Geçen sezon Hermannsson’un yanı sıra Marcus Eriksson önemli katkı vermişti, Peyton Siva yine önemli bir hücum kozuydu. Bu yıl Maodo Lo ve Jayson Granger gibi farklı özelliklere sahip 2 yeni guard eklendi. Takvim yoğunluğundan ötürü derinlik mevzusunun daha da önem kazanması sebebiyle tabii ki aynı pozisyonda yolları çakışan oyuncular olabilir fakat Siva gibi bir yeteneğin verimini azaltmamak adına da özel bir çalışma gerekebilir.

2-3-4 rotasyonlarında hem hücum hem savunma bakımından sağlam bir omurga oluşturdular ve bunun ekmeğini de sezon içerisinde yedikleri dönemler kesinlikle olacaktır. Louis Olinde’den özel olarak bahsedeceğim, onun haricinde İtalya’da iyi sezon geçiren Simone Fontecchio, takımın emektarlarından olma yolunda giden Niels Giffey, Marcus Eriksson gibi değişik değişik opsiyonları var.

Reneses’in elinin bu sebeple daha güçlü olacağını ve kartlarını istediği zaman istediği usulde şekillendireceğini düşünebiliriz. Tabii bu noktada oyuncular kadar koçun form durumu da kritik önem arz etmektedir. Koçların form durumları olur mu? Elbette olur, hem de Aito Garcia Reneses gibi bir koçtan son bir şarkı isteyecekseniz…

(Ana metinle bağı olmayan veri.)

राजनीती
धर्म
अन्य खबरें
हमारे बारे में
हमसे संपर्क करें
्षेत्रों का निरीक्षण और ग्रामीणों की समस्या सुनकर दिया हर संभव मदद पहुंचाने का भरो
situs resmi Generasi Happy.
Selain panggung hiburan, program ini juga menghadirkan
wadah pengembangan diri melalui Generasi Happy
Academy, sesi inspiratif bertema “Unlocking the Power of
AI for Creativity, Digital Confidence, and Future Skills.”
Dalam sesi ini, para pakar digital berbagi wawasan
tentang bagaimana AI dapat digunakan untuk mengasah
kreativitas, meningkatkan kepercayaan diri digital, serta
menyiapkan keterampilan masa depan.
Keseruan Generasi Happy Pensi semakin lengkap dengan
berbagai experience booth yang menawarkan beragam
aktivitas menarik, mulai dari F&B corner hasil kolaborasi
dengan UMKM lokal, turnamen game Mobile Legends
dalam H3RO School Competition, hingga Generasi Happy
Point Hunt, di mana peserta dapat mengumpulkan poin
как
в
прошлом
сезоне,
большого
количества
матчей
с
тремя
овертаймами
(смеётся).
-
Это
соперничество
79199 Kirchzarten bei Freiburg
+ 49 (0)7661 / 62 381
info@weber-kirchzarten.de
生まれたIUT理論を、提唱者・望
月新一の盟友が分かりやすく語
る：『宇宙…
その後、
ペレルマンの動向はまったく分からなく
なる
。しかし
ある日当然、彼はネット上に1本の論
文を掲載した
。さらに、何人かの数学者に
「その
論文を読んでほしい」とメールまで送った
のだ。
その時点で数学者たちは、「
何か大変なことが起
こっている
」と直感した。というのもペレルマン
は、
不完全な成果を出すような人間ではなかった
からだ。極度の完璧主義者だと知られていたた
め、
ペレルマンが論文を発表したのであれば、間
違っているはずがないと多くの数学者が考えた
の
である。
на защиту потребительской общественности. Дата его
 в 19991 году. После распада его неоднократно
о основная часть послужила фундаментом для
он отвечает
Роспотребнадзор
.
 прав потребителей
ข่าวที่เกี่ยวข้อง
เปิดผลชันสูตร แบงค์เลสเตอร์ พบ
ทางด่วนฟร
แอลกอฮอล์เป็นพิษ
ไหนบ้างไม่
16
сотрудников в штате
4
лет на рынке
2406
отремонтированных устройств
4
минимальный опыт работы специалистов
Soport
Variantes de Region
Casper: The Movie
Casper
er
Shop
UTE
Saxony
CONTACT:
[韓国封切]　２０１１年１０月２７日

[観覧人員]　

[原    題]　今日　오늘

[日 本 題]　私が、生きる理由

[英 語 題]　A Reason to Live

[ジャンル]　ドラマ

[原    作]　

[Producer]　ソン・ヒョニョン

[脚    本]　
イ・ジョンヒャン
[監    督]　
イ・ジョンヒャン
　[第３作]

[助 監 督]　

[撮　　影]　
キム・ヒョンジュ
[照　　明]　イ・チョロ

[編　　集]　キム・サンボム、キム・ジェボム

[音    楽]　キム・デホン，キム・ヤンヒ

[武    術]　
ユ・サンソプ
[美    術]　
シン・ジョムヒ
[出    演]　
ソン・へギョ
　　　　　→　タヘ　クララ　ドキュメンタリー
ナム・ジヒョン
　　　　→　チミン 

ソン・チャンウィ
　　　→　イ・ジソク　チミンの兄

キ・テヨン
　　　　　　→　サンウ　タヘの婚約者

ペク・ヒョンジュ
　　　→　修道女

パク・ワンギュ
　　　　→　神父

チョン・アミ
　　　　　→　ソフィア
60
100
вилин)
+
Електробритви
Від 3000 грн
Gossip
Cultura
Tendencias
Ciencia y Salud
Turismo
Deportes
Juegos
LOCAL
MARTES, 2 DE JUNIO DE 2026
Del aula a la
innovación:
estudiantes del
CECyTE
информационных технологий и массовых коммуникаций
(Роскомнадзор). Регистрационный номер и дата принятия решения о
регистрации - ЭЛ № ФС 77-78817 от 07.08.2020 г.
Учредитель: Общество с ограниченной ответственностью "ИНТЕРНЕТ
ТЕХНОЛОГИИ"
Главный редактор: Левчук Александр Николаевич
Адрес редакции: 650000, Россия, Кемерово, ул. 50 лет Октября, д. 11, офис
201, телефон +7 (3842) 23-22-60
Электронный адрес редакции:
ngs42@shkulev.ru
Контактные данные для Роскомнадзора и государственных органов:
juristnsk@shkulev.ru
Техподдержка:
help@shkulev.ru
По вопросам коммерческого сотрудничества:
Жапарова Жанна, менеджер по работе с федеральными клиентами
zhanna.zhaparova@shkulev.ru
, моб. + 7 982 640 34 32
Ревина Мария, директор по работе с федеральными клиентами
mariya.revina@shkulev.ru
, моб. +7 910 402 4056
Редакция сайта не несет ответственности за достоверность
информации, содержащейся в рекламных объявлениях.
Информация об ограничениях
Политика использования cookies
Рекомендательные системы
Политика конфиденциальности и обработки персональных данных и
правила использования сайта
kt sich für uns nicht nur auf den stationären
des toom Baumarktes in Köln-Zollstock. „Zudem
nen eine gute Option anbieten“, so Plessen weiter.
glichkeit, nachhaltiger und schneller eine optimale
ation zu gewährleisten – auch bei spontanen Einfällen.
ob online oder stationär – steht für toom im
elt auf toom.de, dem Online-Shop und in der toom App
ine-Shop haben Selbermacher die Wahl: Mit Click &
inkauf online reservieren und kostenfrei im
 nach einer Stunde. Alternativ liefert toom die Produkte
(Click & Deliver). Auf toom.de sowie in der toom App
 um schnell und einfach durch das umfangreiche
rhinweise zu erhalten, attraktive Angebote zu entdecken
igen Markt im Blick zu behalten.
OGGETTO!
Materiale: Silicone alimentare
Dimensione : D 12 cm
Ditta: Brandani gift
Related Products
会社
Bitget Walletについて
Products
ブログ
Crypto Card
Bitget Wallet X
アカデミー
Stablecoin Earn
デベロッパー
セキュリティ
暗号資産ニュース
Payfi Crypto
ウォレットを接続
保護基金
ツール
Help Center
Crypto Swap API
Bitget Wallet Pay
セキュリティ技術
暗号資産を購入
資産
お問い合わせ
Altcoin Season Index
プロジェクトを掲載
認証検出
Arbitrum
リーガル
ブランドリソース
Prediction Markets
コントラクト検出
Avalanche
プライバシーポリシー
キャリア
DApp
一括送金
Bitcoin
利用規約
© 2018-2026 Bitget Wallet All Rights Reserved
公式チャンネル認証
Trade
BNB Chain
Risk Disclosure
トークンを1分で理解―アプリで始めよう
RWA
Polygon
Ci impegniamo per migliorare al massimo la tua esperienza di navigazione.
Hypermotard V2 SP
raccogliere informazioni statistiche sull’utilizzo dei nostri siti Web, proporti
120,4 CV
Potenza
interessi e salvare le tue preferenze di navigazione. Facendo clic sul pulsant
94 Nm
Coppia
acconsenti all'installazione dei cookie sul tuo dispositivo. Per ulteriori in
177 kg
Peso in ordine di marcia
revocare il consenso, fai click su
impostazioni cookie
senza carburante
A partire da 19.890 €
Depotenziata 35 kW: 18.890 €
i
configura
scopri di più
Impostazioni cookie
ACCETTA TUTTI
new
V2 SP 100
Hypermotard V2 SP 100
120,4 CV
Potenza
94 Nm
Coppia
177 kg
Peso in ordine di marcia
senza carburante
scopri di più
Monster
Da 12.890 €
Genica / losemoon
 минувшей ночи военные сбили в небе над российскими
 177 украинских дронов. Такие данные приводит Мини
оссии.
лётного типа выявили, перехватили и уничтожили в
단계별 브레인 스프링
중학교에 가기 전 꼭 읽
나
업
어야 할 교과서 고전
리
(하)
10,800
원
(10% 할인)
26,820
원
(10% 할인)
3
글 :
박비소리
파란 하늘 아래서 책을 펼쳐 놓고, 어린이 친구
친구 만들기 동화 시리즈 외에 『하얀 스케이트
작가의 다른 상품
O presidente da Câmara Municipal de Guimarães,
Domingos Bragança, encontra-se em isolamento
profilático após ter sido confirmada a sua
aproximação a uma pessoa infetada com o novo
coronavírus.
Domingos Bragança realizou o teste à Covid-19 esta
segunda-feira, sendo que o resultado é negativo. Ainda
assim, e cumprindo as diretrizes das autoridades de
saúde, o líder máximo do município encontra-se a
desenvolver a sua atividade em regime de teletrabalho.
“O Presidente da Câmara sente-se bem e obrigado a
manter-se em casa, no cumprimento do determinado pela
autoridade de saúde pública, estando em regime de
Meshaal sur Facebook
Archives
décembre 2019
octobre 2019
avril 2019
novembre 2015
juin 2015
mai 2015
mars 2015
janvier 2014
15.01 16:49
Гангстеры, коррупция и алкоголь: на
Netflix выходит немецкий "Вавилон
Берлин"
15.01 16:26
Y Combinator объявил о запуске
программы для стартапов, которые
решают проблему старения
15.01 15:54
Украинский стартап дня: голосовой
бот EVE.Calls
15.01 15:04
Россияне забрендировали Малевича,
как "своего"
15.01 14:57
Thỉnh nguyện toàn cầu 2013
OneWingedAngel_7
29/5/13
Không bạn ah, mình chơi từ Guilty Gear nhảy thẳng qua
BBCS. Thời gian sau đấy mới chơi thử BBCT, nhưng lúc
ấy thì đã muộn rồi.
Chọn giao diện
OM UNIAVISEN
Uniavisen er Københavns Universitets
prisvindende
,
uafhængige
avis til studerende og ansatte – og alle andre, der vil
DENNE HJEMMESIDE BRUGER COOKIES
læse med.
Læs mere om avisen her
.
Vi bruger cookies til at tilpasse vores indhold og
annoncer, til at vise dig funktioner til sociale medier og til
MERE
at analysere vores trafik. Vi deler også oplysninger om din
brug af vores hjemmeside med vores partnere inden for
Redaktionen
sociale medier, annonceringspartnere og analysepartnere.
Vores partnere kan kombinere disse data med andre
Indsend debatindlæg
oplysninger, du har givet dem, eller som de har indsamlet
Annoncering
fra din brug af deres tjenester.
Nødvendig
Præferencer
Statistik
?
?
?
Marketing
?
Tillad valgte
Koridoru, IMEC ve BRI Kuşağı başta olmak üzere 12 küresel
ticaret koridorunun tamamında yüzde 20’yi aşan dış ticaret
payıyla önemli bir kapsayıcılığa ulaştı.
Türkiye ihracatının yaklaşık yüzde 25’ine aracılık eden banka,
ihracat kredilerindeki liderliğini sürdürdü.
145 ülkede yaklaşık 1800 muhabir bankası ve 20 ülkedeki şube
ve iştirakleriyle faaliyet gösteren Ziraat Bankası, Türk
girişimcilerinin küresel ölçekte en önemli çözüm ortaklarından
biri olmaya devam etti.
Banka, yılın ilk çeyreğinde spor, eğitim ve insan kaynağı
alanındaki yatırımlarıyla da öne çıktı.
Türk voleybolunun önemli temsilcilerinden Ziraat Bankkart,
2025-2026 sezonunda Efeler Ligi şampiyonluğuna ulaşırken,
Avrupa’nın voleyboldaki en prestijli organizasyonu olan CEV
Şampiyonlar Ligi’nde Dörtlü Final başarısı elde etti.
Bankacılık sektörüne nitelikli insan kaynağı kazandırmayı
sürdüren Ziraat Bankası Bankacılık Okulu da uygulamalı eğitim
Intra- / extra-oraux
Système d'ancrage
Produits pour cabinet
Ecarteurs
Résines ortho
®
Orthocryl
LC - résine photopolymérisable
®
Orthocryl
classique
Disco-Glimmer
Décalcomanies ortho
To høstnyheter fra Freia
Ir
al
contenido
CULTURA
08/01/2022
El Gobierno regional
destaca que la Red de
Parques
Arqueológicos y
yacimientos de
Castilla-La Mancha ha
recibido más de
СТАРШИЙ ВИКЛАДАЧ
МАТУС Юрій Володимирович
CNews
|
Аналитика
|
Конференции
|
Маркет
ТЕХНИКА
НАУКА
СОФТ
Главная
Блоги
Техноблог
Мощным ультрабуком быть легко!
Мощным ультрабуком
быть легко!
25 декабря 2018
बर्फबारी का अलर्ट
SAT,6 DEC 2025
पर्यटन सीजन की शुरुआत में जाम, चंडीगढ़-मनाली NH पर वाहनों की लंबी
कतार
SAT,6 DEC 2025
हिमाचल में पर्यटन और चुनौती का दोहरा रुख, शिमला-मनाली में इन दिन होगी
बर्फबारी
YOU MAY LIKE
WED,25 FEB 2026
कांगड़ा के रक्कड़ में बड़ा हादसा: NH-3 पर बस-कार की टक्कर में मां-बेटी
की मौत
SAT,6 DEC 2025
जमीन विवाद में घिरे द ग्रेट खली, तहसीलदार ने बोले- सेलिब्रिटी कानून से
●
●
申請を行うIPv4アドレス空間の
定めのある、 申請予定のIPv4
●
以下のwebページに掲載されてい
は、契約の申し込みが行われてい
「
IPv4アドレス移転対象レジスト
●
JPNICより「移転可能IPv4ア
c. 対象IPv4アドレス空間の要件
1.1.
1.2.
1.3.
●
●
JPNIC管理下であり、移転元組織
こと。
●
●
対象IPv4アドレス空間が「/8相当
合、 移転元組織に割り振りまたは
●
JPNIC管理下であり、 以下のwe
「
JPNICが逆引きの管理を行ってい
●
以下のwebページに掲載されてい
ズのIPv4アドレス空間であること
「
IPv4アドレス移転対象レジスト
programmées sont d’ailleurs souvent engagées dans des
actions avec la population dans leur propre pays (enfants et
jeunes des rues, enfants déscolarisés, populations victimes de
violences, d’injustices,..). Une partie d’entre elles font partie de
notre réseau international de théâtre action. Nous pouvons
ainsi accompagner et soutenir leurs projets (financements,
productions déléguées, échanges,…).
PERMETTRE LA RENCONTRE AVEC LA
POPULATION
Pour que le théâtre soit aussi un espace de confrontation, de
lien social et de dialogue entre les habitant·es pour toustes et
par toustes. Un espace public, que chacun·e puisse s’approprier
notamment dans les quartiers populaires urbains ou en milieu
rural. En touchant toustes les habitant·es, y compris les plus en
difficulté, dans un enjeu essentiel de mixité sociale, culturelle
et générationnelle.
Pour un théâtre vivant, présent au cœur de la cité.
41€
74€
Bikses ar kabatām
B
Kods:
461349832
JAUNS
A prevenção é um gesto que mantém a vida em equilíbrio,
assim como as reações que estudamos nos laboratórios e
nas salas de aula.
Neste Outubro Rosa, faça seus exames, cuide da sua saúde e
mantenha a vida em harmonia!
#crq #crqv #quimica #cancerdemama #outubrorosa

Bu kadro planlamasının ardından “Aito eskiye, Alba Berlin taraftarı deliye” gibi bir anahtar şifre önerebilirim. Ancak beklentileri de doğru ayarlamak lazım. Alba Berlin geçen sezon gayet keyif veren bir takımdı ancak sezonu kapatırken 16. sıradaydılar. İzlerken keyif alacağınız, izlenmesi gereken oyuncuları bünyesinde barındıran bir takım garanti ediyorum. Tersi olursa da Alba organizasyonunun kaybedeceği pek bir şey yok.